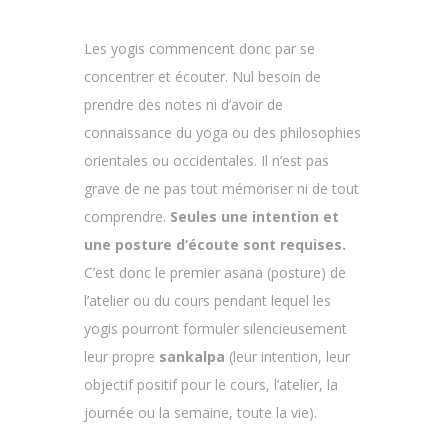
Les yogis commencent donc par se
concentrer et écouter. Nul besoin de
prendre des notes ni d’avoir de
connaissance du yoga ou des philosophies
orientales ou occidentales. Il n’est pas
grave de ne pas tout mémoriser ni de tout
comprendre.
Seules une intention et
une posture d’écoute sont requises.
C’est donc le premier asana (posture) de
l’atelier ou du cours pendant lequel les
yogis pourront formuler silencieusement
leur propre
sankalpa
(leur intention, leur
objectif positif pour le cours, l’atelier, la
journée ou la semaine, toute la vie).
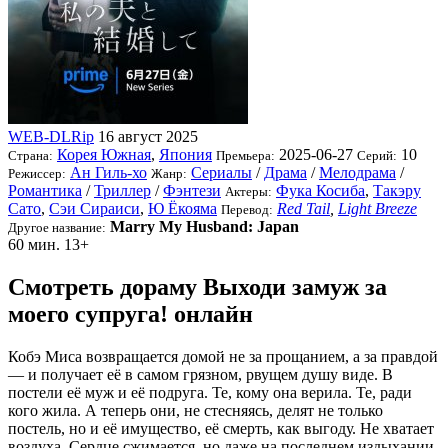
WEB-DLRip
16 август 2025
Корея Южная
,
Япония
2025-06-27
10
Страна:
Премьера:
Серий:
Ан Гиль-хо
Сериалы
/
Драма
/
Мелодрама
/
Режиссер:
Жанр:
Романтика
/
Триллер
/
Фэнтези
Фука Косиба
,
Такэру
Актеры:
Сато
,
Сэи Сираиси
,
Ю Ёкояма
Red Tail
,
Light Breeze
Перевод:
Marry My Husband: Japan
Другое название:
60 мин.
13+
Смотреть дораму Выходи замуж за
моего супруга! онлайн
Кобэ Миса возвращается домой не за прощанием, а за правдой
— и получает её в самом грязном, рвущем душу виде. В
постели её муж и её подруга. Те, кому она верила. Те, ради
кого жила. А теперь они, не стесняясь, делят не только
постель, но и её имущество, её смерть, как выгоду. Не хватает
воздуха. Сердце сжимается, но даже на последнем издыхании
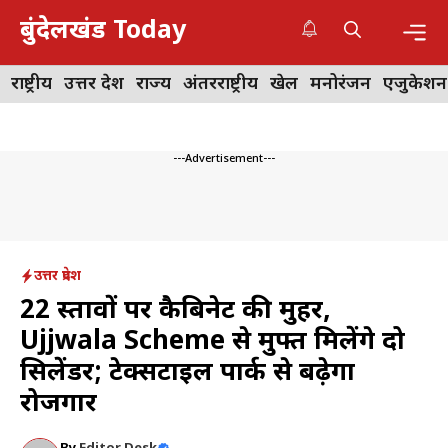
Skip
बुंदेलखंड Today
to
content
Me
राष्ट्रीय
उत्तर प्रदेश
राज्य
अंतरराष्ट्रीय
खेल
मनोरंजन
एजुकेशन
---Advertisement---
उत्तर प्रदेश
22 प्रस्तावों पर कैबिनेट की मुहर,
Ujjwala Scheme से मुफ्त मिलेंगे दो
सिलेंडर; टेक्सटाइल पार्क से बढ़ेगा
रोजगार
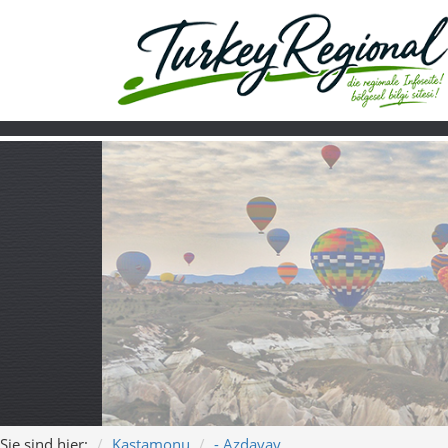
Sie sind hier:
Kastamonu
- Azdavay
Home
Turkiye
Über uns
Video
Azdavay – Canyo
Küre-Gebirge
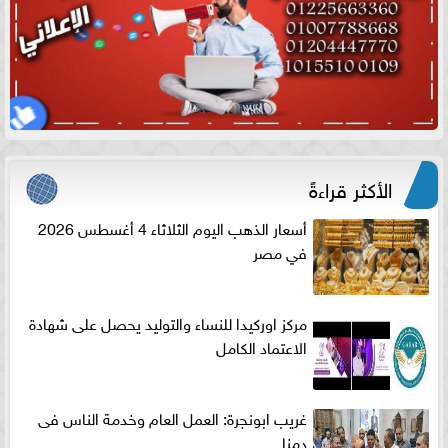
الأكثر قراءةً
أسعار الذهب اليوم الثلاثاء 4 أغسطس 2026
في مصر
مركز اوركيدا للنساء والتوليد يحصل على شهادة
الاعتماد الكامل
غريب ابونجرة: العمل العام وخدمة الناس فى
دمنا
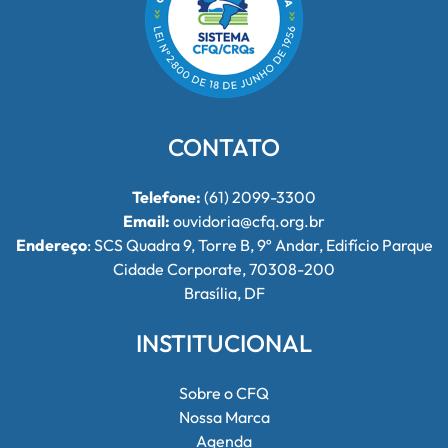
CONTATO
Telefone:
(61) 2099-3300
Email:
ouvidoria@cfq.org.br
Endereço
: SCS Quadra 9, Torre B, 9º Andar, Edifício Parque
Cidade Corporate, 70308-200
Brasília, DF
INSTITUCIONAL
Sobre o CFQ
Nossa Marca
Agenda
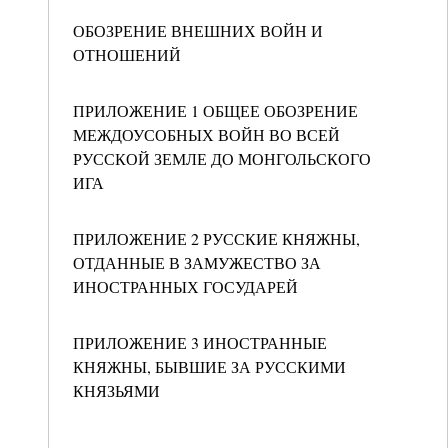
ОБОЗРЕНИЕ ВНЕШНИХ ВОЙН И
ОТНОШЕНИЙ
ПРИЛОЖЕНИЕ 1 ОБЩЕЕ ОБОЗРЕНИЕ
МЕЖДОУСОБНЫХ ВОЙН ВО ВСЕЙ
РУССКОЙ ЗЕМЛЕ ДО МОНГОЛЬСКОГО
ИГА
ПРИЛОЖЕНИЕ 2 РУССКИЕ КНЯЖНЫ,
ОТДАННЫЕ В ЗАМУЖЕСТВО ЗА
ИНОСТРАННЫХ ГОСУДАРЕЙ
ПРИЛОЖЕНИЕ 3 ИНОСТРАННЫЕ
КНЯЖНЫ, БЫВШИЕ ЗА РУССКИМИ
КНЯЗЬЯМИ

◆ ◆ ◆ ◆

> [WHAT THE TASK REQUIRES]
Keep each line of the records exactly as it is while transcribing them, but leave the images behind.

> [ANSWER TO THE EXERCISE]
Les yogis commencent donc par se
concentrer et écouter. Nul besoin de
prendre des notes ni d’avoir de
connaissance du yoga ou des philosophies
orientales ou occidentales. Il n’est pas
grave de ne pas tout mémoriser ni de tout
comprendre.
Seules une intention et
une posture d’écoute sont requises.
C’est donc le premier asana (posture) de
l’atelier ou du cours pendant lequel les
yogis pourront formuler silencieusement
leur propre
sankalpa
(leur intention, leur
objectif positif pour le cours, l’atelier, la
journée ou la semaine, toute la vie).
WEB-DLRip
16 август 2025
Корея Южная
,
Япония
2025-06-27
10
Страна:
Премьера:
Серий:
Ан Гиль-хо
Сериалы
/
Драма
/
Мелодрама
/
Режиссер:
Жанр:
Романтика
/
Триллер
/
Фэнтези
Фука Косиба
,
Такэру
Актеры:
Сато
,
Сэи Сираиси
,
Ю Ёкояма
Red Tail
,
Light Breeze
Перевод:
Marry My Husband: Japan
Другое название:
60 мин.
13+
Смотреть дораму Выходи замуж за
моего супруга! онлайн
Кобэ Миса возвращается домой не за прощанием, а за правдой
— и получает её в самом грязном, рвущем душу виде. В
постели её муж и её подруга. Те, кому она верила. Те, ради
кого жила. А теперь они, не стесняясь, делят не только
постель, но и её имущество, её смерть, как выгоду. Не хватает
воздуха. Сердце сжимается, но даже на последнем издыхании
Skip
बुंदेलखंड Today
to
content
Me
राष्ट्रीय
उत्तर प्रदेश
राज्य
अंतरराष्ट्रीय
खेल
मनोरंजन
एजुकेशन
---Advertisement---
उत्तर प्रदेश
22 प्रस्तावों पर कैबिनेट की मुहर,
Ujjwala Scheme से मुफ्त मिलेंगे दो
सिलेंडर; टेक्सटाइल पार्क से बढ़ेगा
रोजगार
Sie sind hier:
Kastamonu
- Azdavay
Home
Turkiye
Über uns
Video
Azdavay – Canyo
Küre-Gebirge
الأكثر قراءةً
أسعار الذهب اليوم الثلاثاء 4 أغسطس 2026
في مصر
مركز اوركيدا للنساء والتوليد يحصل على شهادة
الاعتماد الكامل
غريب ابونجرة: العمل العام وخدمة الناس فى
دمنا
CONTATO
Telefone:
(61) 2099-3300
Email:
ouvidoria@cfq.org.br
Endereço
: SCS Quadra 9, Torre B, 9º Andar, Edifício Parque
Cidade Corporate, 70308-200
Brasília, DF
INSTITUCIONAL
Sobre o CFQ
Nossa Marca
Agenda
ОБОЗРЕНИЕ ВНЕШНИХ ВОЙН И
ОТНОШЕНИЙ
ПРИЛОЖЕНИЕ 1 ОБЩЕЕ ОБОЗРЕНИЕ
МЕЖДОУСОБНЫХ ВОЙН ВО ВСЕЙ
РУССКОЙ ЗЕМЛЕ ДО МОНГОЛЬСКОГО
ИГА
ПРИЛОЖЕНИЕ 2 РУССКИЕ КНЯЖНЫ,
ОТДАННЫЕ В ЗАМУЖЕСТВО ЗА
ИНОСТРАННЫХ ГОСУДАРЕЙ
ПРИЛОЖЕНИЕ 3 ИНОСТРАННЫЕ
КНЯЖНЫ, БЫВШИЕ ЗА РУССКИМИ
КНЯЗЬЯМИ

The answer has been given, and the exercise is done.